Lots of councils are starting to offer “data” via maps. What they are actually doing is providing information in a natural way, which is not a Bad Thing, although it’s not a Data Thing – if I wanted to create my own map view of the data, it’s generally not easy for me to do so. Providing data files that contain latitude and longitude is one way that councils can make the data available to users, but there is then a barrier to entry in terms of who can realistically make use of that data. Publishing geo-content in the KML format is one way we can can improve this, because tools such as Google Earth provide a ready way of rendering KML feeds that is accessible to many more users.
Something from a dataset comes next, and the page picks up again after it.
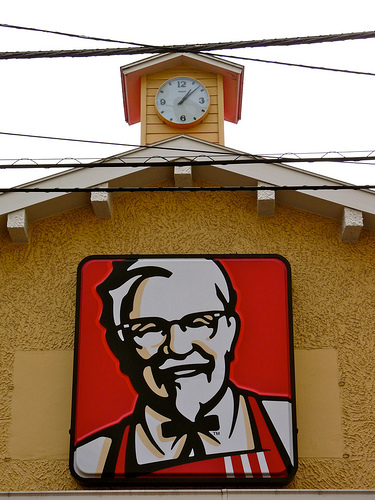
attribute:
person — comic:
[73, 258, 289, 478]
As a pragmatist, I believe that most people who use data do so in the context of a spreadsheet. This suggests that we need to make data available in that format, notwithstanding the problems that might arise from the difficulties of keeping an audit trail of the origins of that data in that format once files become merged. As a realist, I appreciate that most people don’t know that it’s possible to visualise their data, or what sorts of insight might be afforded by visualising the data. Nor do they know how it is becoming increasingly easy to create visualisations on top of data presented in an appropriate way. Just as using KML formats allows almost anyone to crate their own google Map by pasting a KML file URL into a Google maps search box, so the use of simple data formats such as CSV allow users to pull data into visualisation environments such as IBM’s Many Eyes. (For more on this line of thinking, see Programming, Not Coding: Infoskills for Journalists (and Librarians..?!;-)). As a data junkie, I think that the data should be “linkable” across data sets, and also queryable. As a contrarian, I think that Linked Data is maybe not the way forward at this time, at least in terms of consumer end-user evangelism/advocacy… (see also: So What Is It About Linked Data that Makes it Linked Data™?
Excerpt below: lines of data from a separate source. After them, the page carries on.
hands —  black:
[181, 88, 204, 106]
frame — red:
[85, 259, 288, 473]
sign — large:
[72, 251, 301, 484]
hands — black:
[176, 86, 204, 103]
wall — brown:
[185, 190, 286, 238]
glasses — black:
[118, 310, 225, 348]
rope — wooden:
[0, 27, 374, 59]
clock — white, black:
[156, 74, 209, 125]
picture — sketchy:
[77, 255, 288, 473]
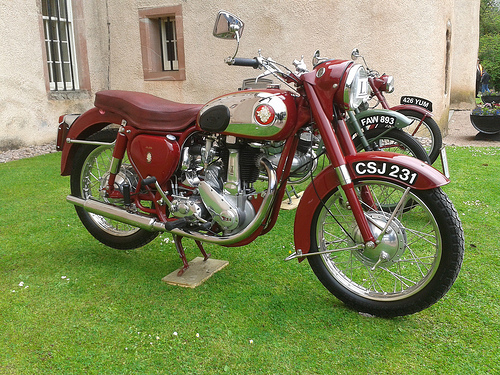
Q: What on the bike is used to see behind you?
A: Mirrors.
The data that is starting to be published by many councils typically corresponds to the various functions of the council – finance, education, transport, planning, cultural and leisure services, for example. Through publishing this data in an open way, third party vertical providers can both aggregate data as information across councils, as well as adding contextual value. Some councils are entering into partnership with other councils to develop vertical services to which the council can publish it’s data, before pulling it back into the council’s own website via a data feed. And as to whose data it is anyway, it might be ours, but it’s also theirs: data as the business of government. Which makes me think: the most effective council data stores will be the ones that are used by councils are data consumers in their own right, rather than just as data publishers*.
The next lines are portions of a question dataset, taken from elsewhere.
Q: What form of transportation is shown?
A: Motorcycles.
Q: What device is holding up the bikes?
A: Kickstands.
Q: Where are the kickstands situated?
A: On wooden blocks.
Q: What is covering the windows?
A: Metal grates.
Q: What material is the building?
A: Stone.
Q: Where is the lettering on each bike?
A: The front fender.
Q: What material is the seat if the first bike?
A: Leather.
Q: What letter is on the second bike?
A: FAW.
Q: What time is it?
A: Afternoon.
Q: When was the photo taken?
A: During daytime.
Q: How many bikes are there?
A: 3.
(* There is a corollary here with open educational resources, I think? Institutions that make effective use of OERs are institutions who use at least their own OERs, as well as publishing them…?)
Recent communications from Downing Street suggest the new coalition government is serious in its aim to open up public data (though as @lesteph points out, this move towards radical transparency is not without its own attendant risks), so data releases are going to happen. The question is, are we going to help that data flow so that it can get to where it needs to go?